Artificial Intelligence and Electrical & Electronics Engineering: AIEEE Open Access
Cosmological Quantum Computing: Applying Friedmann Expansion Theory to Transformer-Optimized Willow and Majorana Quantum Systems
Abstract
Chur Chin
The convergence of quantum computing and cosmological physics represents a frontier in computational science. This study presents a novel framework integrating Friedmann equations from cosmological expansion theory with Transformer neural networks to optimize quantum computational systems, specifically Google’s Willow qubits and Majorana fermion- based topological quantum computing.
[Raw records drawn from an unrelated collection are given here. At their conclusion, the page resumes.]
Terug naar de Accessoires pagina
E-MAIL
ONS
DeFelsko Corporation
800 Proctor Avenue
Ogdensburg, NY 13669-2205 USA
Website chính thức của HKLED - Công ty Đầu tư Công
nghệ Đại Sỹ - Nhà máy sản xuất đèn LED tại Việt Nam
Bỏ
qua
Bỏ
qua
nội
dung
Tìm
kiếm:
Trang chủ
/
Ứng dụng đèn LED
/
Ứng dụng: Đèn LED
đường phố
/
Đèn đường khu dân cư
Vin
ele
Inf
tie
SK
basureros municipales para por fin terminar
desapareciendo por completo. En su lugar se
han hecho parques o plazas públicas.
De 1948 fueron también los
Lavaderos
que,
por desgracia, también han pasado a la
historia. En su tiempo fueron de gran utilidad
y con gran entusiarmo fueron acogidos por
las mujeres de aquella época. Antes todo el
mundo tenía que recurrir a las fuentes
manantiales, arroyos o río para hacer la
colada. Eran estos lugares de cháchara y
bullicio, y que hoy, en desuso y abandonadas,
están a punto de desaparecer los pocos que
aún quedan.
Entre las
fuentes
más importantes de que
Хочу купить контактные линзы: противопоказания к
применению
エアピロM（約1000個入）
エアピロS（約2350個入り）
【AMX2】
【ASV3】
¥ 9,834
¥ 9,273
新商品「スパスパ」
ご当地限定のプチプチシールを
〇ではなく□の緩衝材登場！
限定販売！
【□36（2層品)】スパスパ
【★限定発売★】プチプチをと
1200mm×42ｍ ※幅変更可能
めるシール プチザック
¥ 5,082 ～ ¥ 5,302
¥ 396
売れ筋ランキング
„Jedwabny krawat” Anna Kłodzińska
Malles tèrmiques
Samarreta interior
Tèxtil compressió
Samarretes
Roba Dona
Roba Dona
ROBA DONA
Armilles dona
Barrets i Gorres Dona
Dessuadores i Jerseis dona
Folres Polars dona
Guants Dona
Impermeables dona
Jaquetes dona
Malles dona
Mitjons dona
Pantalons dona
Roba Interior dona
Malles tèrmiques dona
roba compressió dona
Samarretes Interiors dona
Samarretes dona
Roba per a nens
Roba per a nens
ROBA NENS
We demonstrate that by mapping cosmic expansion dynamics—including dark energy (Λ), energy density (ρ), and curvature (k)—onto quantum circuit optimization parameters, we achieve significant improvements in phase stability and error suppression. Our Friedmann-Willow Hybrid (FWH) protocol exhibits error rate reductions of 1000-fold compared to conventional approaches. Simulation results confirm that Transformer-guided Riemannian optimization on quantum manifolds, combined with cosmological acceleration principles, enables dynamic gate timing control and topological gap expansion in Majorana systems. The extracted Quantum Cosmic Microwave Background (Q-CMB) data validates AdS/CFT correspondence and provides experimental evidence for the ER=EPR hypothesis in quantum gravity research.